Mit einer doppelten Verfassungsänderung will Präsident François Hollande den französischen Staat ermächtigen, Terroristen härter denn je zu bekämpfen. Eine neue Notstandsklausel in der Verfassung soll künftig als Rechtsgrundlage dienen, um drakonische Sicherheitsmaßnahmen wie Hausdurchsuchungen, Ausgangssperren oder Hausarreste ohne richterliche Anordnung zu legitimieren.
Für weitaus mehr Aufregung sorgte am Mittwoch jedoch eine zweite, eher symbolische Reform: Die sozialistische Regierung schlug vor, wegen Terrorismus verurteilten Landsleuten solle fortan die französische Staatsbürgerschaft aberkannt werden können. Voraussetzung dafür wäre, dass der oder die Ausgebürgerte noch eine zweite Staatsangehörigkeit besitzt. Dies stieß sofort auf Proteste der Linken, da die Ächtung in der Praxis fast nur Franzosen maghrebinischer Herkunft treffen würde.
Hollande greift die Forderung des Front National auf
Präsident Hollande hatte unmittelbar nach den Pariser Anschlägen vom 13. November mit 130 Todesopfern den Notstand ausgerufen. Drei Tage später forderte er dann vor dem Kongress eine Verfassungsreform, um die Freiheitsbeschränkungen des Notstands rechtsstaatlich abzusichern. Bisher genügt dazu ein Gesetz mit einfacher Parlamentsmehrheit.
Élysée-Berater ließen durchblicken, angesichts der Wahlerfolge des rechtsextremen Front National wolle man solidere Regeln in der Verfassung verankern. Deren Reform verlangt die Zustimmung von drei Fünftel aller Parlamentarier im Kongress. Die linke Regierung musste also einen Kompromiss mit der rechten Opposition suchen.
Als Geste griff Hollande deshalb erstmals die Forderung von Republikanern und Front National auf, als Franzosen geborene Terroristen auszubürgern (und dann auszuweisen). Überraschend erklärte auch der Staatsrat in einem Schnellgutachten die Reform für legitim. Nun jedoch schwollen die Proteste vom linken Flügel der Regierungsmehrheit an, und noch am Montag ließ Justizministerin Christiane Taubira ihre massiven Bedenken durchblicken. Die streitbare Linke ließ sogar wissen, die Ausbürgerung sei vom Tisch.
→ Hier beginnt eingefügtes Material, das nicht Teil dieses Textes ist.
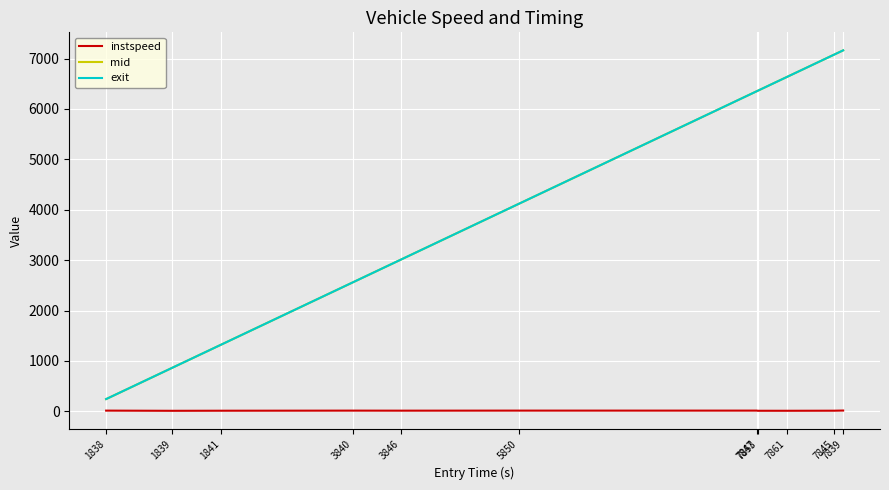

True or false: exit and instspeed intersect in this chart.

False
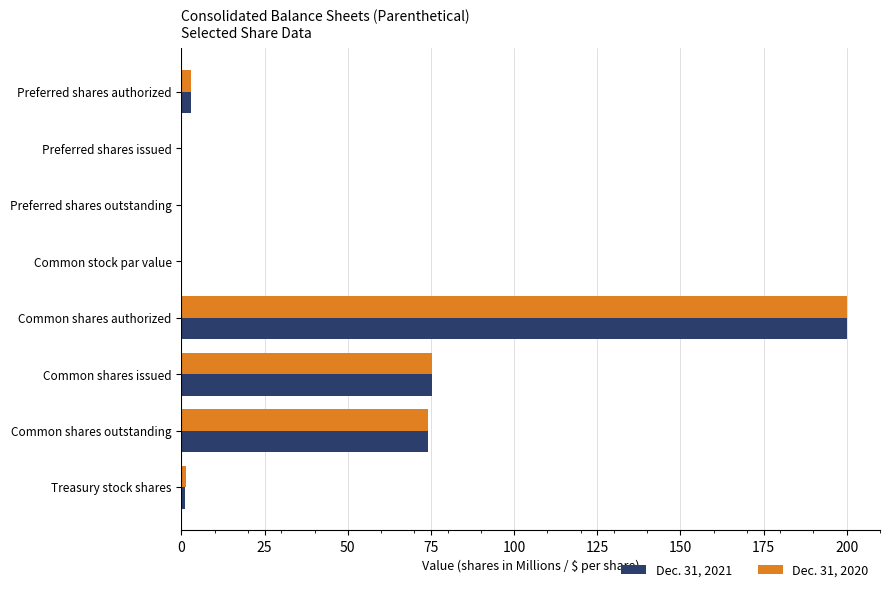

What is the sum of all Dec. 31, 2020 values?

353.9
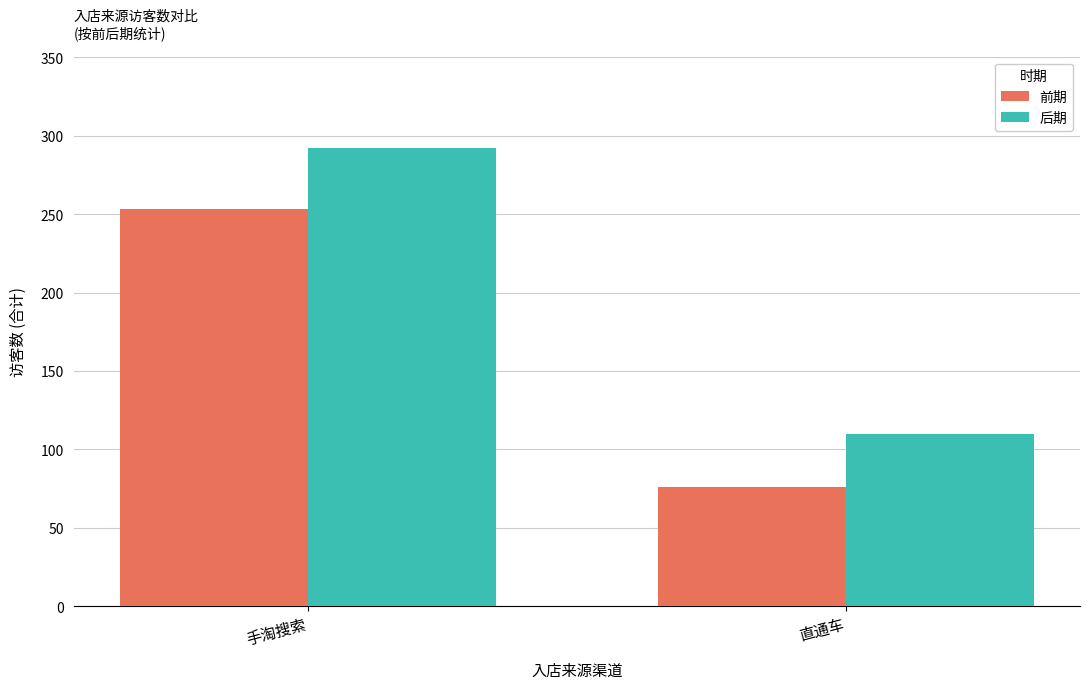

What position from the right is 手淘搜索?

2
Prompt verhärteten sich die Republikaner: Ohne eine Aberkennung der Staatsbürgerschaft, so ließen Vertraute von Ex-Präsident Sarkozy wissen, werde man die Verfassungsänderung scheitern lassen.
Hollande, ohnehin als Zauderer beleumdet, drohte eine Blamage. Der Präsident sah sich am Mittwoch im Kabinett zu einem Machtwort gezwungen. Und Premierminister Manuel Valls, der noch vorige Woche selbst Zweifel an der abschreckenden Wirkung einer Ausbürgerung für Islamisten geäußert hatte, leugnete schneidig alle Bedenken: "Es gilt die Kraft des Wortes des Präsidenten der Republik."
Alle 10 500 als Islamisten Verdächtigte einzusperren, lehnte Hollande ab
Im Spektakel ums Symbolische geriet der eigentliche Anti-Terror-Kampf aus dem Blickfeld. Premier Valls sagte, mehr als 1000 Franzosen seien als Gotteskrieger nach Syrien und in den Irak gezogen, etwa 250 seien mittlerweile zurückgekehrt. Valls bestätigte die Gefahr, dass manche dieser Heimkehrer "terroristische Aktionen auf französischem Boden vorbereiten". Die Regierung erwägt offenbar, verurteilte Terroristen nach Ablauf ihrer Gefängnisstrafen in Sicherheitsverwahrung zu behalten.
Jedoch lehnte der Premier die Forderung rechter Republikaner ab, künftig alle etwa 10 500 Verdächtigen präventiv zu internieren, die nach Erkenntnissen des Inlandsgeheimdienstes über Kontakte zur islamistischen Szene verfügten und deshalb mit einem "Fiche S" (S für Staatssicherheit) erfasst seien. Menschenrechtler hatten diese Idee als "französisches Guantanamo" gegeißelt.
Seit Beginn des Notstands vor 40 Tagen haben Polizei und Gendarmerie bei 2940 Hausdurchsuchungen 443 Schusswaffen beschlagnahmt. 312 Personen wurden zeitweise unter Hausarrest gestellt, darunter auch militante Öko-Aktivisten. Französische Medien berichten vermehrt von Fehlgriffen und Polizeigewalt. Seit Mitte November wurden nur eine Handvoll neuer Strafverfahren mit Terrorverdacht eingeleitet.